6 Tips for Watering Your Garden
Adequately watering a garden is a commitment, but it doesn’t have to be overwhelming. Whether you are growing flowers, vegetables, or both, you’ve probably invested time and money in your garden. It’s a worthwhile goal to want to achieve the best results possible. Following these basic tips can help. Also, don’t be intimidated by your neighborhood gardening expert. As with any topic, you’ll hear differing opinions. The important thing is to examine the particular needs of your specific garden and plants.
How to Water Your Garden Like a Pro
- Water Close to the Root Systems.
While glistening leaves may look nice, they really aren’t necessary. In fact, frequent water on leaves may put your plants at risk for disease. Watering the leaves is also less efficient because you’ll lose some water to evaporation before is makes its way to the soil. Focus your efforts at the ground level near the roots.
- Use the Correct Amount of Water.
Water measurements and soil examinations are two ways to do this. Soil around the root zone of plants needs to stay damp. You can examine the soil by digging a little hole and simply examine with your finger or by using a soil moisture meter. Different types of soil hold moisture for different lengths of time. If you want to measure the amount of water you use, try a hose meter or sized watering containers. Vegetables and flowers need about an inch of water per week in temperate climates and two inches a week in hot climates. For a square foot of garden, that’s about .62 gallons in moderate climates.
- Use Mulch to Increase Moisture.
A layer of mulch will keep moisture from evaporating out of the soil.

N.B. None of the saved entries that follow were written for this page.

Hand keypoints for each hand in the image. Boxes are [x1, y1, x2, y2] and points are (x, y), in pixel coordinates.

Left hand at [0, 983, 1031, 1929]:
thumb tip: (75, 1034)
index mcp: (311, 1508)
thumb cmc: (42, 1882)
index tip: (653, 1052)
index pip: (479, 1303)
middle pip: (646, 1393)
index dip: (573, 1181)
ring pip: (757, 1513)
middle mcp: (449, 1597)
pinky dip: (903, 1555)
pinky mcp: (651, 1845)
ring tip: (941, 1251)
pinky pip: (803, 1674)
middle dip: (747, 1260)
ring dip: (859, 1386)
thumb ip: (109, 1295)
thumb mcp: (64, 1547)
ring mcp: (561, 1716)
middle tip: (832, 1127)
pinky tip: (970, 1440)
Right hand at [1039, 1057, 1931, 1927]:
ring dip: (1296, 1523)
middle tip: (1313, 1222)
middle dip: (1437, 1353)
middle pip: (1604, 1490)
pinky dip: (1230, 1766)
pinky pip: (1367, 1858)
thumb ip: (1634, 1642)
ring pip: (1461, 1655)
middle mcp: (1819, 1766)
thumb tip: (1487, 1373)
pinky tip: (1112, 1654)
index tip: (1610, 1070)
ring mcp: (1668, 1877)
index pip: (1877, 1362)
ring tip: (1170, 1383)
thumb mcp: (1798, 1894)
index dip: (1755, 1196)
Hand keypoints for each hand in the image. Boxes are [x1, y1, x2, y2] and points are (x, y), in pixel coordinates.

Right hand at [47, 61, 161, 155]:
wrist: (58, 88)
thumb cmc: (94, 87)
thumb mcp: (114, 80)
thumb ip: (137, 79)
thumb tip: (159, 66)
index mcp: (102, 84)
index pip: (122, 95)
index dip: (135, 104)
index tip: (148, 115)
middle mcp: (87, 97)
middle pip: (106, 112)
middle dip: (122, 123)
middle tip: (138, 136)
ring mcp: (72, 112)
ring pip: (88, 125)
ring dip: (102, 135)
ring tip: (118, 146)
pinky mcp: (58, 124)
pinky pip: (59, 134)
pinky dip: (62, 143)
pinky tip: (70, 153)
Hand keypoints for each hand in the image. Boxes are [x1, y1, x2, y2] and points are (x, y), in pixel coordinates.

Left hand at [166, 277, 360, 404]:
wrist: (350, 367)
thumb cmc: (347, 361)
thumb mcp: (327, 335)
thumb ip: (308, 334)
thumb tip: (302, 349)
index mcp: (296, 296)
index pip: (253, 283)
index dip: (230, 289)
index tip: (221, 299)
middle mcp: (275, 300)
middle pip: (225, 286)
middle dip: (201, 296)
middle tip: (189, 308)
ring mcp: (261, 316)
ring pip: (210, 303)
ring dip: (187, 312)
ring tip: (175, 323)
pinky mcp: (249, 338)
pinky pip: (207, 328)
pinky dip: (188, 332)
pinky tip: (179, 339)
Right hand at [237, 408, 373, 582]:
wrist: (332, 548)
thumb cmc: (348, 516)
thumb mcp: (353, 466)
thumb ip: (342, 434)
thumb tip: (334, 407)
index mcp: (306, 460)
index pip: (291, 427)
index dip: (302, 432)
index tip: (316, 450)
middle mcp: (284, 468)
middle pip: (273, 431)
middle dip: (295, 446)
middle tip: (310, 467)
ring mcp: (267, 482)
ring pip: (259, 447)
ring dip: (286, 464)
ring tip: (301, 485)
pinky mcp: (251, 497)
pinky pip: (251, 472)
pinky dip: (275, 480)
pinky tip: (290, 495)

Water generously before you apply your mulch so that you’ll start with hydrated soil. Mulch also breaks down and supplies nutrients to your soil. Water and nutrients are the two things that plants absolutely need.
- React Immediately to Stressed Plants.
Watch for leaves that look yellow or dry at the bottom of a plant. Don’t wait a day or two to water! That might be too late.
- Monitor the Weather and Time.
Don’t waste money on your water bill if it’s going to rain. Also, adjust your watering amount in hotter seasons. Keep in mind that water will evaporate faster. Stick to early morning and evening, when the weather is particularly sunny.
- Read the Information That Comes With Your Plants.
Whether it’s a seed packet or a little plastic stake in the soil, informational cards contain basic care for that plant you have purchased. Keeping this information won’t take up much room, and it will be useful for later reference. Even if you don’t become a gardening aficionado, you’ll gradually learn more about the plants and how much water or sunlight they need.
Make the Investment and Reap the Rewards
The best thing you can do for your garden is to water it effectively. Fortunately, there are more products than ever before to aid in the process. Depending on the size of your garden and your budget, a drip irrigation system may be the best option. Hose-connected water meters, moisture gauges, and soaker hoses are also valuable tools. The cost of these products may be offset by lower water bills since they make the process more efficient. An initial investment may also be worth it if it frees up your schedule. With a little effort towards better watering, you’ll be rewarded with a great garden!